Jan 3, 2024 - News

Washington now bans most pre-employment pot tests

Illustration of a marijuana leaf on a scale

Illustration: Sarah Grillo/Axios

A positive test for cannabis can no longer disqualify you for most jobs in Washington state.

What's happening: A new law that took effect Monday bans most employers from denying someone a job based on a drug screening that turns up traces of cannabis.

Why it matters: Inactive THC metabolites from cannabis can remain in urine samples for days or weeks, long after someone is no longer impaired.

  • While recreational marijuana use has been legal in Washington state for more than a decade, until now it's also been legal for employers to refuse to hire people who test positive for using the drug.

Details: The new law covers most employers in Washington, but there are some exceptions, including law enforcement agencies, fire departments, 911 dispatch centers and airlines.

  • The law also doesn't apply to any other "safety-sensitive position for which impairment while working presents a substantial risk of death."
  • Employers would have to identify what qualifies as a "safety-sensitive position" that requires testing before people apply.

Plus: People can still be tested for cannabis use after they're already employed at a company, such as after a workplace accident or if there's a suspicion of on-the-job impairment.

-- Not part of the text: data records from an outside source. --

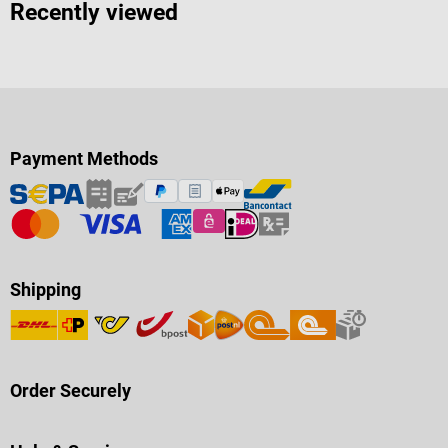
Recently viewed
Payment Methods
Shipping
Order Securely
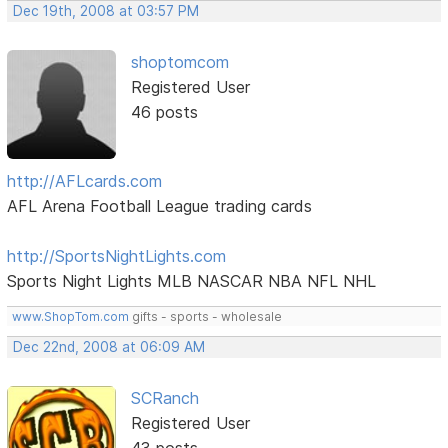
Dec 19th, 2008 at 03:57 PM
shoptomcom
Registered User
46 posts
http://AFLcards.com
AFL Arena Football League trading cards
http://SportsNightLights.com
Sports Night Lights MLB NASCAR NBA NFL NHL
www.ShopTom.com
gifts - sports - wholesale
Dec 22nd, 2008 at 06:09 AM
SCRanch
Registered User
43 posts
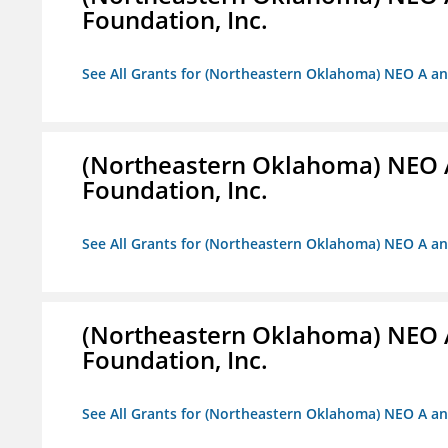
Foundation, Inc.
See All Grants for (Northeastern Oklahoma) NEO A a
(Northeastern Oklahoma) NEO 
Foundation, Inc.
See All Grants for (Northeastern Oklahoma) NEO A a
(Northeastern Oklahoma) NEO 
Foundation, Inc.
See All Grants for (Northeastern Oklahoma) NEO A a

What they're saying: State Sen. Karen Keiser (D-Des Moines), who sponsored the new law, said she thinks the law's exceptions will be narrowly applied.

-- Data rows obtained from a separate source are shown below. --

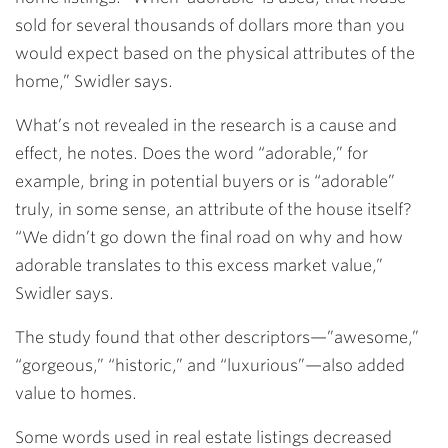
sold for several thousands of dollars more than you
would expect based on the physical attributes of the
home,” Swidler says.
What’s not revealed in the research is a cause and
effect, he notes. Does the word “adorable,” for
example, bring in potential buyers or is “adorable”
truly, in some sense, an attribute of the house itself?
“We didn’t go down the final road on why and how
adorable translates to this excess market value,”
Swidler says.
The study found that other descriptors—”awesome,”
“gorgeous,” “historic,” and “luxurious”—also added
value to homes.
Some words used in real estate listings decreased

  • "I think the vast majority of applicants for jobs in all kinds of industries will no longer be subject to this discrimination," Keiser told Axios this week.

Between the lines: Because cannabis remains illegal under federal law, federal employees can still be subject to pre-employment screenings for the drug.

  • So can federal contractors and transportation workers who are subject to federal certification requirements, Keiser said.

Zoom out: Recreational marijuana use is now legal in about half of U.S. states.

  • Some, including Nevada and California, have adopted laws similar to Washington's limiting pre-employment cannabis screening, according to NORML, a national group that advocates for marijuana law reform.
  • Paul Armentano, NORML's deputy director, said in a news release last year that it's long past time for companies "to cease punishing employees for activities they engage in during their off-hours that pose no workplace safety threat."
  • He said that people who use cannabis legally should be held to a similar standard as those who use alcohol responsibly on their own time.